Noyés par la paperasse, 80% des policiers n'arrivent pas à faire face à leur charge de travail

-

- - -

Multiplication des tâches administratives, lourdeur des procédures… 80% des policiers interrogés par le syndicat Alliance dans les commissariats de sécurité publique disent ne pas arriver à faire face à leur charge de travail. Avec pour conséquence une forte désaffection pour les métiers de l'investigation. Pourtant, des solutions existent pour leur faciliter la tâche, comme l'a constaté RMC.

Pour que la paperasse n'ait pas raison de l'investigation policière. Le syndicat policier Alliance alerte sur le "malaise" des services d'investigations de la police. Près de 9.000 policiers ont été interrogés par le syndicat majoritaire chez les gardiens de la paix. Multiplication des tâches annexes, "complexification" de la procédure, logiciel pas adapté, manque de soutien de la hiérarchie… 80 % des policiers interrogés dans les commissariats de sécurité publique disent ne pas arriver à faire face à leur charge de travail. Avec pour conséquence, selon Alliance, "une forte désaffection ressentie sur tous les métiers de l'investigation, au niveau de la sécurité publique comme de la police judiciaire". Si rien n'est fait, "c'est la mort de l'investigation", anticipe le syndicat.

"La moitié du temps consacré à de l'administratif"

Un tiers des sondés estiment notamment "passer la moitié de leur temps à rédiger des actes administratifs et statistiques". Pour faciliter le travail des policiers, le syndicat propose une batterie de mesures. Car les policiers ont coutume de dire qu'ils doivent écrire tout ce qu'ils font. Ainsi, par exemple, pour demander une copie de carte d'identité à la préfecture pour le traitement d'un dossier, ils doivent rédiger un procès-verbal d'avis à magistrat, un autre PV pour leur demande à la préfecture, puis un troisième une fois la copie de carte reçue. Seul ce dernier pourrait être gardé, selon le syndicat Alliance qui propose aussi de supprimer la pose du tampon avec la Marianne de France, obligatoire sur chaque page de procédure, alors que certains dossiers en compte parfois des milliers... et aussi de généraliser les signatures électroniques pour éviter de tout imprimer. Des mesures simples qui ne nécessitent pas de changer la loi mais qui pourraient faire gagner des heures de travail... consacrées au cœur des enquêtes.
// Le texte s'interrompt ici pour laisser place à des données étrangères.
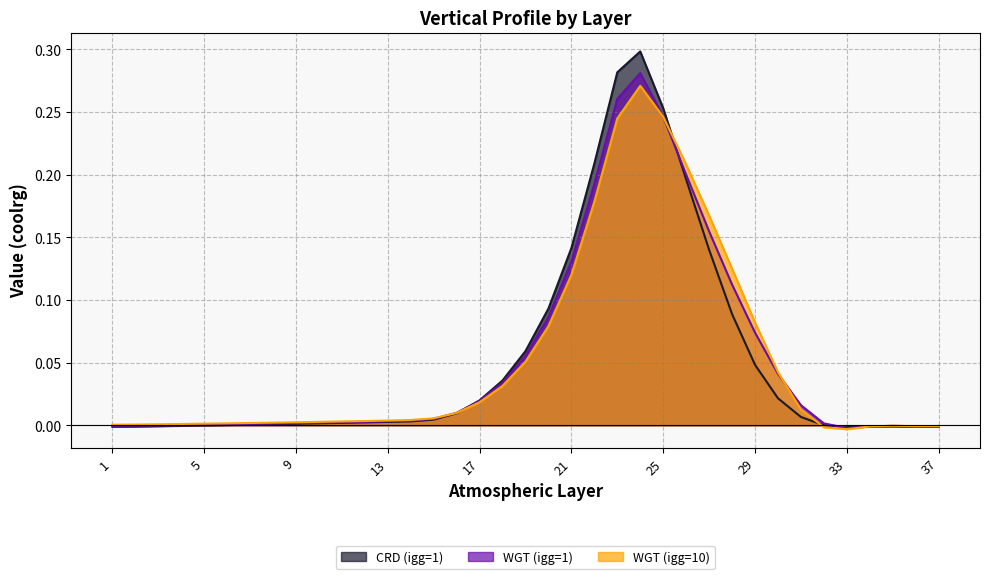

What is the average value of the CRD (igg=1) series?

0.1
Quand le parquet traite directement les dossiers au commissariat

L'autre point noir relevé par Alliance, concerne les relations avec la justice et le parquet notamment, sous l'autorité duquel les policiers réalisent la plupart des enquêtes. Le syndicat policier propose de généraliser la pratique du "rendez-vous" judiciaire qui est mis en place à Troyes avec le parquet. "Une fois par mois, généralement en début de mois, le procureur ou un substitut se déplace au commissariat, explique sur RMC Emmanuel, gardien de la paix de ce commissariat. Cela permet aux enquêteurs de présenter les dossiers et de faire un compte-rendu directement au magistrat plutôt que de le faire par mail ou par téléphone. C'est plus simple, on est beaucoup plus précis. Surtout, on peut répondre directement aux questions du magistrat. Ça permet d'éviter toute incompréhension ou investigation qui n'aurait pas été réalisée."
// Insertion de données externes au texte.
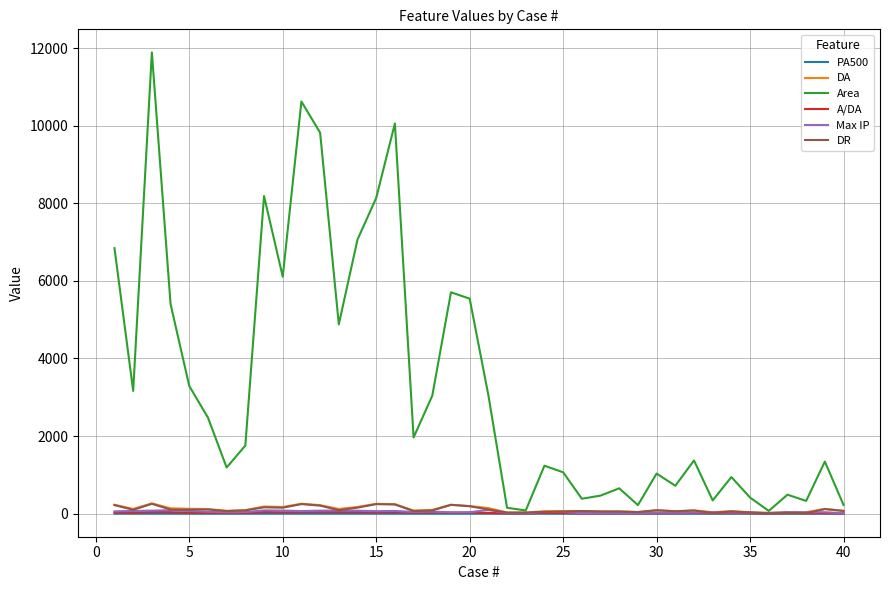

True or false: Max IP and A/DA intersect in this chart.

False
C'est Olivier Caracotche, procureur de la République à Troyes, qui a instauré ces "rendez-vous" judiciaires à son arrivée il y a deux ans et demi. Les policiers étant noyés sous le travail, il a décidé de se rendre lui-même au commissariat. "J'ai connu une situation avec des dossiers arrivés très tardivement et qui étaient prescrits, ce qui était très démoralisant pour les policiers qui avaient du mal à sortir la tête de l'eau. Nous avons alors décidé d'aller traiter ces dossiers au commissariat. Et nous avons décidé de continuer à le faire. A terme, chacun y gagne du temps, y compris les magistrats de mon parquet". Une pratique qu'Alliance voudrait voir généralisée. Pour que les policiers reprennent goût à l'investigation.